--- Data under study Enclosed Below ---
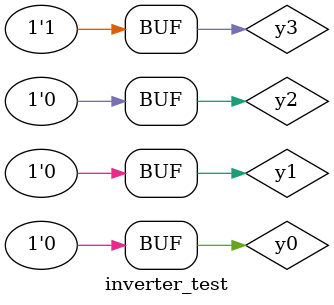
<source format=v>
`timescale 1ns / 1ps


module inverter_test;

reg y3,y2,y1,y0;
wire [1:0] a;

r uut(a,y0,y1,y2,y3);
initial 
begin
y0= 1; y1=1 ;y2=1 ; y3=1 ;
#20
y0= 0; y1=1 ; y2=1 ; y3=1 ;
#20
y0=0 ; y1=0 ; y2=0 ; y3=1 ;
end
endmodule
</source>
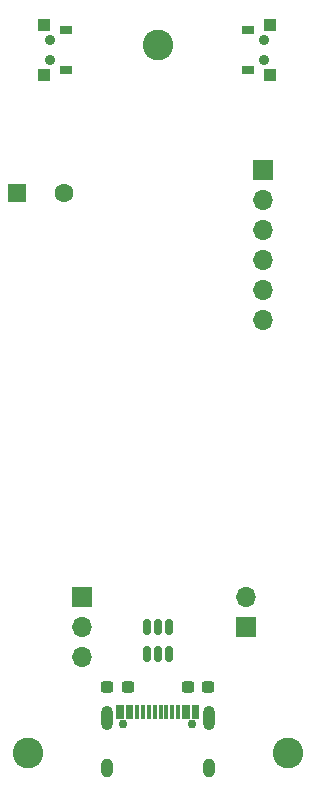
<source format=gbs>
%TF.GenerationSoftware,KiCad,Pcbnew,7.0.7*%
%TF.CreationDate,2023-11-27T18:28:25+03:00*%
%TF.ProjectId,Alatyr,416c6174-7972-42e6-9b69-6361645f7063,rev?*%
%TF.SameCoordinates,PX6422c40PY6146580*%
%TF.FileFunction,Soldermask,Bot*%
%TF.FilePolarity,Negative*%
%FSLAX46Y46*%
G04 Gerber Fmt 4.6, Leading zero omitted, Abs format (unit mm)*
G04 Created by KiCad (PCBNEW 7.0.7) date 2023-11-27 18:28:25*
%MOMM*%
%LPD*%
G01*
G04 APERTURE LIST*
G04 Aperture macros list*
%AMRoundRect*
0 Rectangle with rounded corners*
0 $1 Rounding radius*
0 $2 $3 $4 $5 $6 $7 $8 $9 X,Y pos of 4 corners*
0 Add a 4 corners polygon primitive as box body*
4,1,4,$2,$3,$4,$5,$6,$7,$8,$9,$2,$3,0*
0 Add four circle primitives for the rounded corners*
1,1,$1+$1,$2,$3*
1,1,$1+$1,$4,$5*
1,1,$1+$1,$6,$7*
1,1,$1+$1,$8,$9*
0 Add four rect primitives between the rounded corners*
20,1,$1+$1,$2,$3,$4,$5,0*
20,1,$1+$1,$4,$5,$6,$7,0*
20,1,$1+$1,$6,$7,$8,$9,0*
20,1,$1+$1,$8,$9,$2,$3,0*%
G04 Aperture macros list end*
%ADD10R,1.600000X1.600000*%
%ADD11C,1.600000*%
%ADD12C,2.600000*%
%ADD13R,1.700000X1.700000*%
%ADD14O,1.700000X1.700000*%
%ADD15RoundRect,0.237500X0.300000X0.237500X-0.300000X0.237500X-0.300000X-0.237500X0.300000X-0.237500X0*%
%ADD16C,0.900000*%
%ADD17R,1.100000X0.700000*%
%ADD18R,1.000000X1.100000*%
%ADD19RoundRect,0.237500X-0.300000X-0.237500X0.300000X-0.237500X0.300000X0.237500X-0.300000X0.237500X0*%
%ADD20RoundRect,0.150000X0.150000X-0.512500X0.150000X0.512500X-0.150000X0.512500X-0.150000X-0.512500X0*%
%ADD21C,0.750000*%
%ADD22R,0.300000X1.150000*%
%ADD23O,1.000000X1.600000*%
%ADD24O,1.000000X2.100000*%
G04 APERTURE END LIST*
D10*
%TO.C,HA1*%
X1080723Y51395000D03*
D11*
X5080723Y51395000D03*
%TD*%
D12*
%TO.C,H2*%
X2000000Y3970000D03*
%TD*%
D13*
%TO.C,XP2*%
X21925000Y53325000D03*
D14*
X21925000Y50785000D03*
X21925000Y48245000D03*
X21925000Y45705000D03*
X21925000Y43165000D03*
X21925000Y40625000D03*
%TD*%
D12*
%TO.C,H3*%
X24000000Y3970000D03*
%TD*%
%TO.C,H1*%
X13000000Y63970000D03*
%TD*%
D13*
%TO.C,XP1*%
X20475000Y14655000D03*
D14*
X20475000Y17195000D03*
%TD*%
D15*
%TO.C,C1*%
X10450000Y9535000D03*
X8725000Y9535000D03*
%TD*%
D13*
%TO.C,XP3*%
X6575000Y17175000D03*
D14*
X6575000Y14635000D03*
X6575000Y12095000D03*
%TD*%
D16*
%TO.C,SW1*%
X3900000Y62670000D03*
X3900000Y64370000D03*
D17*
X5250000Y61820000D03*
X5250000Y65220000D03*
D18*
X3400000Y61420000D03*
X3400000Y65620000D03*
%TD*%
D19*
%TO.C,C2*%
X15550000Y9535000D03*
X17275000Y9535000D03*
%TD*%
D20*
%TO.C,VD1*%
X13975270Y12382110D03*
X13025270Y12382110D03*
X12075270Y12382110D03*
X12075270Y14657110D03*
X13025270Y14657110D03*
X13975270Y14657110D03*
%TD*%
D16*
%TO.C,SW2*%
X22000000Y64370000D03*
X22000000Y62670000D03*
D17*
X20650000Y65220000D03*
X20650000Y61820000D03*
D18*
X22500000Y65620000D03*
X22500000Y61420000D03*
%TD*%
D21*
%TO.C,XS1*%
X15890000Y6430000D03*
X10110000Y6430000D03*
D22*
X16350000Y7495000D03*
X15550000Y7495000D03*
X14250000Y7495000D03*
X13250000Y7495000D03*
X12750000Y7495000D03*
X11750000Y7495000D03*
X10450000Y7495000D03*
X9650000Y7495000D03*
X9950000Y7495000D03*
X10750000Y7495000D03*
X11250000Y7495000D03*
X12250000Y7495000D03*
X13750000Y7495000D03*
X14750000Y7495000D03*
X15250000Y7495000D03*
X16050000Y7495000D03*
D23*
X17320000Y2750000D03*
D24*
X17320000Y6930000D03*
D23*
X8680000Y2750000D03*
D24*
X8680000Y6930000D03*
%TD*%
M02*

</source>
--- End of Enclosed Data under study ---
--- Data under study Enclosed Below ---
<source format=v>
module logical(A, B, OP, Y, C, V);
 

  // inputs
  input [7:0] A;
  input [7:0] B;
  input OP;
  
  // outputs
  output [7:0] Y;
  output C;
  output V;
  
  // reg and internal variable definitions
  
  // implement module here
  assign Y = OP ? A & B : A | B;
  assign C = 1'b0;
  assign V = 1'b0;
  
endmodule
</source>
--- End of Enclosed Data under study ---
* _Work request_: Beginning at the line with "1,1,$1+$1,$8,$9*" and ending at the line with "X21925000Y43165000D03*", reproduce each line of the data above exactly, and add no other lines.

* _Answer to this problem_:
1,1,$1+$1,$8,$9*
0 Add four rect primitives between the rounded corners*
20,1,$1+$1,$2,$3,$4,$5,0*
20,1,$1+$1,$4,$5,$6,$7,0*
20,1,$1+$1,$6,$7,$8,$9,0*
20,1,$1+$1,$8,$9,$2,$3,0*%
G04 Aperture macros list end*
%ADD10R,1.600000X1.600000*%
%ADD11C,1.600000*%
%ADD12C,2.600000*%
%ADD13R,1.700000X1.700000*%
%ADD14O,1.700000X1.700000*%
%ADD15RoundRect,0.237500X0.300000X0.237500X-0.300000X0.237500X-0.300000X-0.237500X0.300000X-0.237500X0*%
%ADD16C,0.900000*%
%ADD17R,1.100000X0.700000*%
%ADD18R,1.000000X1.100000*%
%ADD19RoundRect,0.237500X-0.300000X-0.237500X0.300000X-0.237500X0.300000X0.237500X-0.300000X0.237500X0*%
%ADD20RoundRect,0.150000X0.150000X-0.512500X0.150000X0.512500X-0.150000X0.512500X-0.150000X-0.512500X0*%
%ADD21C,0.750000*%
%ADD22R,0.300000X1.150000*%
%ADD23O,1.000000X1.600000*%
%ADD24O,1.000000X2.100000*%
G04 APERTURE END LIST*
D10*
%TO.C,HA1*%
X1080723Y51395000D03*
D11*
X5080723Y51395000D03*
%TD*%
D12*
%TO.C,H2*%
X2000000Y3970000D03*
%TD*%
D13*
%TO.C,XP2*%
X21925000Y53325000D03*
D14*
X21925000Y50785000D03*
X21925000Y48245000D03*
X21925000Y45705000D03*
X21925000Y43165000D03*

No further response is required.